In M/s Royal Energy v. IOCL and Ors. ((In M/s Royal Energy v. IOCL and OrsMRTP Case No. 1/28 (C-97/2009/DGIR).)), CCI had erroneously validated state-engineered oligopoly of State Owned Enterprises (SOEs) having inadequate regard to both the executive & legislative intent and the law on the point failing to guarantee competitive neutrality in the Indian Oil sector.
ABUSE OF DOMINANCE BY THE CRICKET REGULATOR (SH. SURINDER SINGH BARMI)
CCI recently imposed a fine of INR 54.24 crore on the Board for Control of Cricket in India (“BCCI”). The CCI found the BCCI to be in a dominant position in the market for organizing private professional league cricket in India and that it abused that position of strength to favor its own commercial venture, the Indian Premier League (“IPL”) by not allowing entry into that market by any potential competitors ((SonamMathur, The Indian Competition Commission finds abuse of dominance by the cricket regulator (Sh. Surinder Singh Barmi), e-Competitions, No. 51800, © e-Competitions – Institute of Competition Law, www.concurrences.com)).
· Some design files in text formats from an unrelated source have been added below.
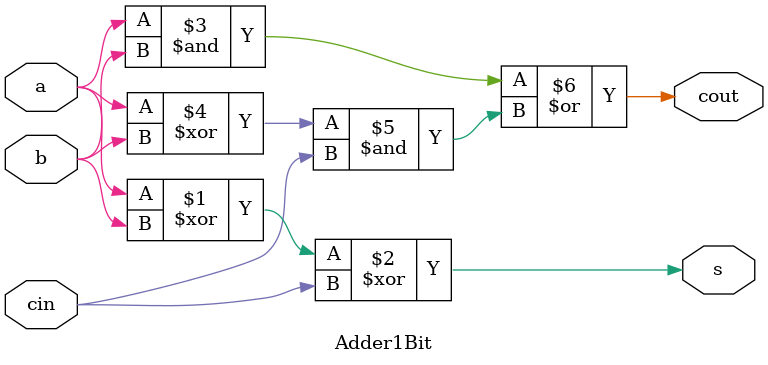
<source format=sv>
`timescale 1ns / 1ps


module Adder1Bit( input logic a,b,cin, output logic s,cout);
    
    assign s = ((a ^ b) ^ cin);
    assign cout = ((a & b) | ((a ^ b) & cin));
    
endmodule

</source>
BACKGROUND: The complaint/information was filed by a cricket fan, Mr. Surinder Singh Barmi who alleged that there were irregularities in the conduct of IPL that is, the grant of franchise rights for team ownership, grant of media rights for coverage of the IPL, award of sponsorship rights and other local contracts related to the organization of the IPL. The informant raised these concerns with respect to another competitive league called Indian Cricket League; however, this aspect was not investigated by the CCI in detail as it concerned the time period before the Competition Act, 2002 (“Act”) was enforced in May 2009.
The primary issues that arose in this case are as follows: 1. Whether the BCCI is an “enterprise” under the Act? 2. If yes, whether the BCCI enjoys a dominant position in the relevant market? 3. If yes, whether the BCCI abused that position of dominance?
Cement Manufacturers Association: Fined for forming cement cartel with a record fine of RPS 60 billion
The Competition Commission of India (CCI) has fined eleven cement companies, namely, ACC, Ambuja Cements Limited, Ultratech Cements, Grasim Cements, JK Cements, India Cements, Madras Cements, Century Cements, binani Cements, Lafage India and Jaypee Cements, for fixing prices, and for limiting and controlling the output in the cement markets. The CCI has imposed record fines amounting to RPS 60 billion on the cartelists. Economic evidence, as well as the regular meetings held amongst the members of the Cement Manufacturers Association has been considered to be sufficient to prove the existence of an agreement, and ultimately a cartel ((MarianelaLópez-Galdos, The Indian Competition Commission breaks up a cement cartel and fines cartelists with a record fine of RPS 60 billion (Cement Manufacturers Association), e-Competitions, No. 47952, © e-Competitions – Institute of Competition Law, www.concurrences.com)).